O Brasil pode conquistar neste sábado (14) sua primeira medalha na história dos Jogos Olímpicos de Inverno. A partir das 6h (de Brasília), Lucas Pinheiro Braathen vai disputar o Slalom Gigante, no Centro de Esqui de Stelvio, em Bormio, na Itália.
Vice-líder geral da Copa do Mundo, no Slalom Gigante e também no Slalom, além de ser o segundo melhor na soma das quatro provas de Esqui Alpino, Lucas é forte candidato ao pódio.
Como será disputada a prova:

A prova é disputada em duas descidas e os tempos são somados para definir os mais rápidos, após essas sessões. Lucas será o primeiro esquiador na primeira descida, que terá 81 atletas.
Os 15 primeiros serão os de melhor ranking e irão largar com intervalos de dois minutos entre as descidas. Após será a vez do 16º ao 30º, que serão separados por 1min40seg e, por fim os demais concorrentes, que serão autorizados a descer a pista 45 segundos depois do anterior.
A segunda largada está programada para às 9h30, com ordem inversa. Os classificados entre o 30º e o nono lugar, na primeira descida, irão descer a montanha com intervalos de 1min50seg, enquanto aqueles que terminarem entre oitavo e primeiro, vão ser separados por 2min15seg.

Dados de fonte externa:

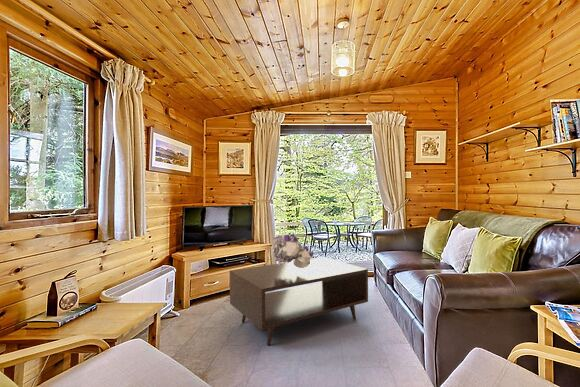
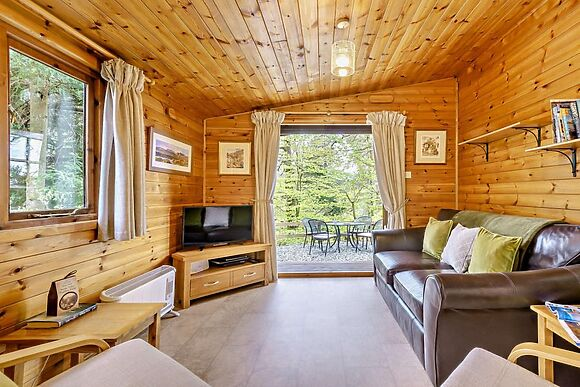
- bouquet [271,233,314,268]
- coffee table [229,256,369,346]
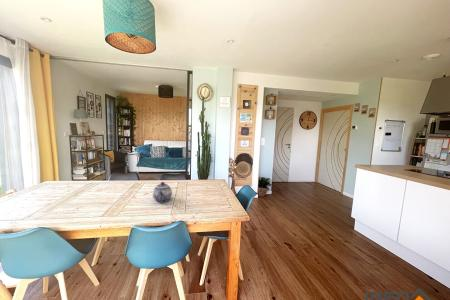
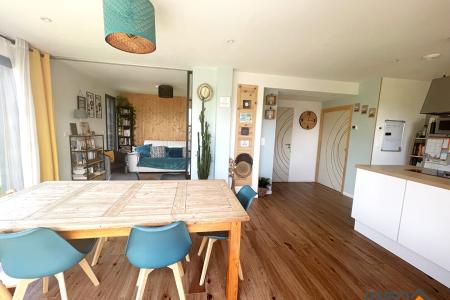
- teapot [152,181,173,203]
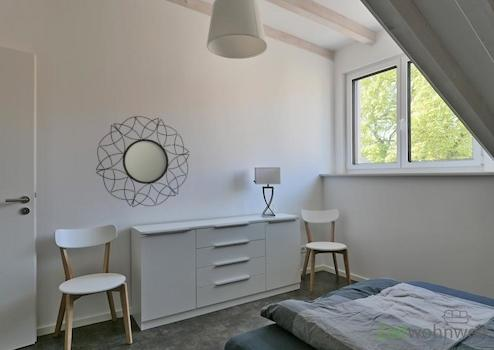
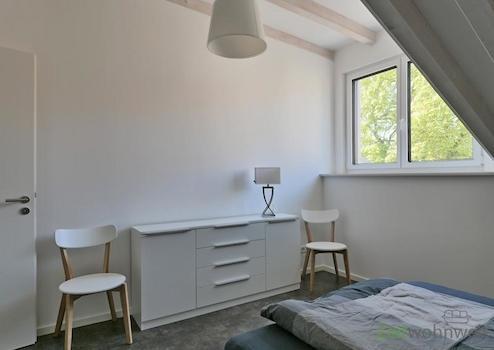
- home mirror [95,115,190,208]
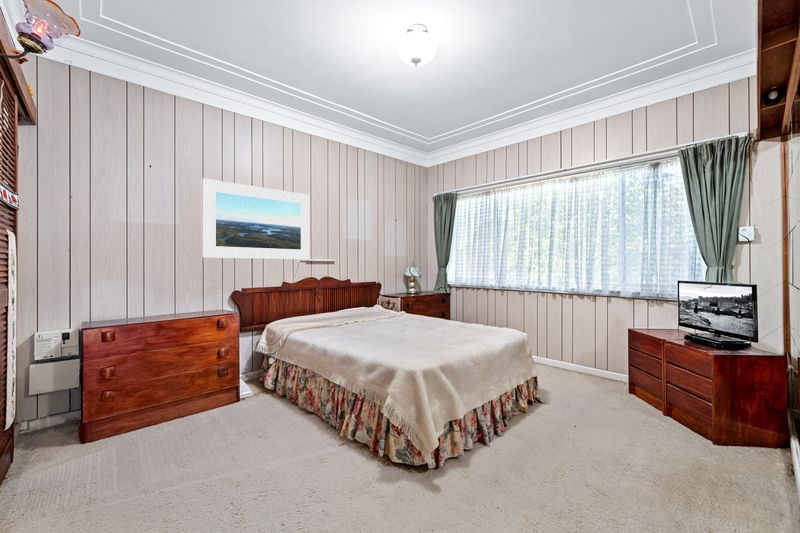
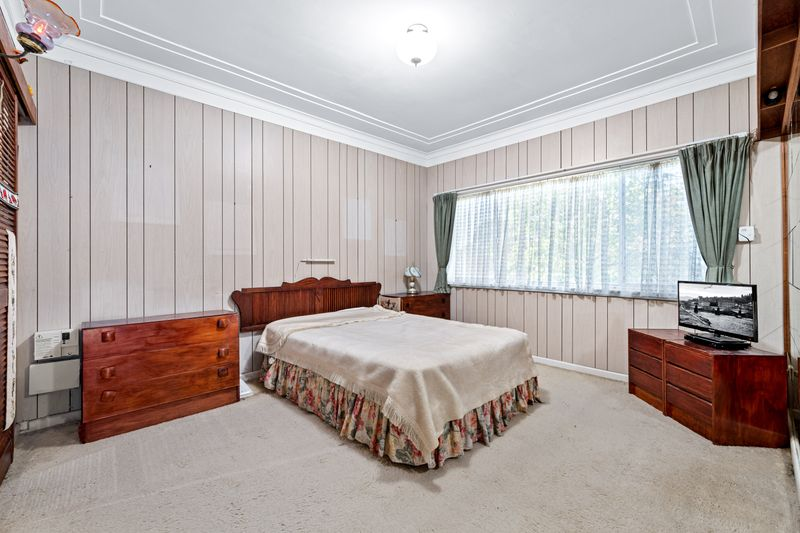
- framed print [202,177,311,260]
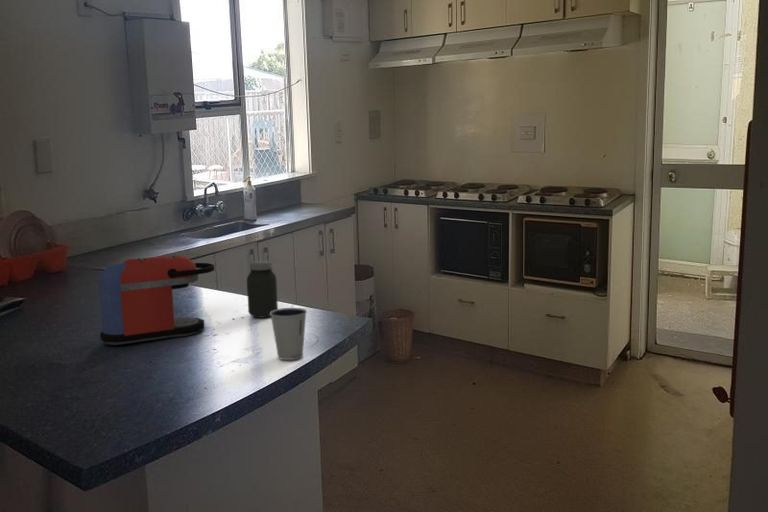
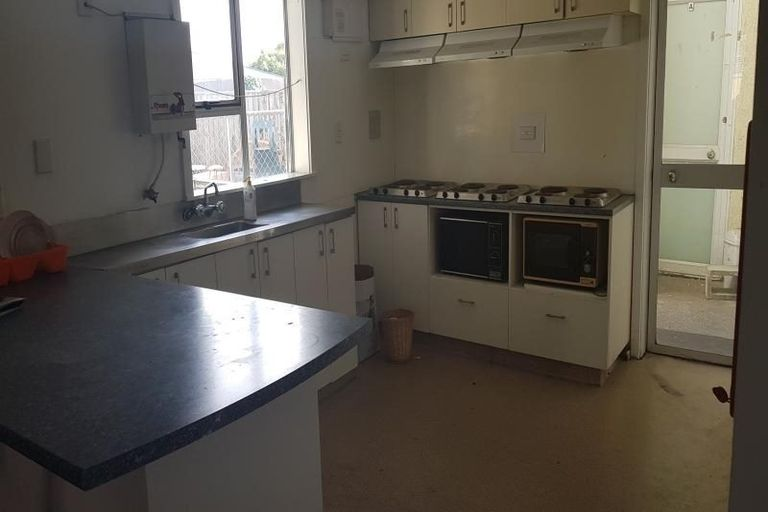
- dixie cup [270,307,308,361]
- jar [246,260,279,319]
- coffee maker [98,254,215,346]
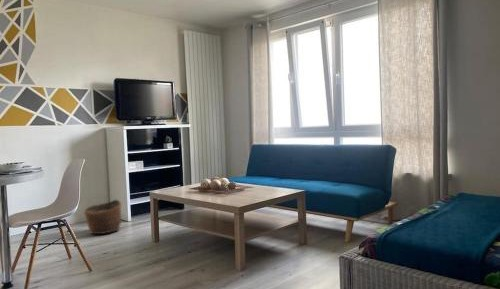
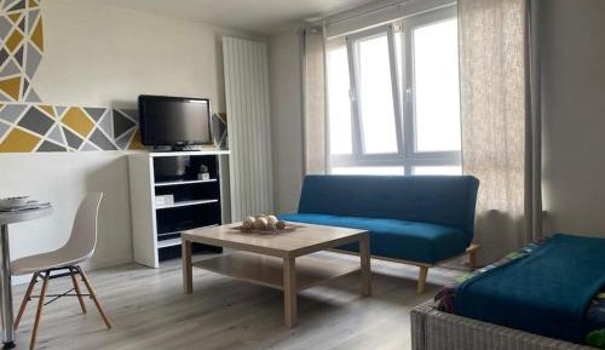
- basket [83,199,122,235]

Já os que terminarem a primeira etapa a partir da 31ª posição irão descer a cada 45 segundos.
Histórico
A história do esqui tem origem na Rússia, segundo descobertas que apontam o seu surgimento entre 8.000 e 7.000 A.C.
Como esporte, o esqui teve suas primeiras competições, organizadas na década de 1840, na Noruega.
O esqui alpino está presente no programa olímpico desde os Jogos de Garmisch-Partenkirchen (Alemanha) em 1936, quando foi realizada a prova combinada (downhill e slalom).
Ao longo dos anos foram adicionadas competições distintas: o downhill e slalom passaram a ser eventos separados em 1948 em St.Moritz, na Suíça. Já o slalom gigante foi introduzido em Oslo, em 1952, enquanto o super-G ingressou em Calgary (Canadá) em 1988.
A divisão das provas no esqui alpino

As competições de esqui alpino são divididas em provas de técnica (Slalom GIgante e Slalom) e de velocidade (Downhill e o Super G)
Nas provas técnicas, as principais características são menor extensão de pista e de distância entre as portas. As disputas são mais lentas e necessitam de grande habilidade dos esquiadores.
O Slalom Gigante tem distância média de 20 a 30 metros entre as curvas, que são mais amplas em comparação ao slalom. Cada descida dura cerca de 90 segundos.
A exemplo do Slalom, o vencedor do Slalom Gigante é aquele que conquistar o menor tempo, na soma das duas descidas. Porém, só tem direito a realizar a segunda tentativa o atleta que completar a primeira.
Tradição brasileira
O Brasil estreou nos Jogos de Inverno no esqui alpino. Em 1992, em Albertville, na França, sete atletas do país participaram das competições, sendo seis homens e uma mulher.
E coube a Evelyn Schuler, que nasceu em Altdorf, na Suíça, o melhor resultado. A atleta que se mudou com a família para São Paulo, ainda bebê e dessa forma representou o País ficou na 40ª colocação do Slalom Gigante.
Desde então o Brasil sempre teve um representante nas disputas do esqui alpino.
Onde assistir
A prova do Slalom Gigante terá duas largadas. A primeira às 6h e a segunda às 9h30 (de Brasília).
O SporTV2 e a CazéTV anunciam a transmissão ao vivo.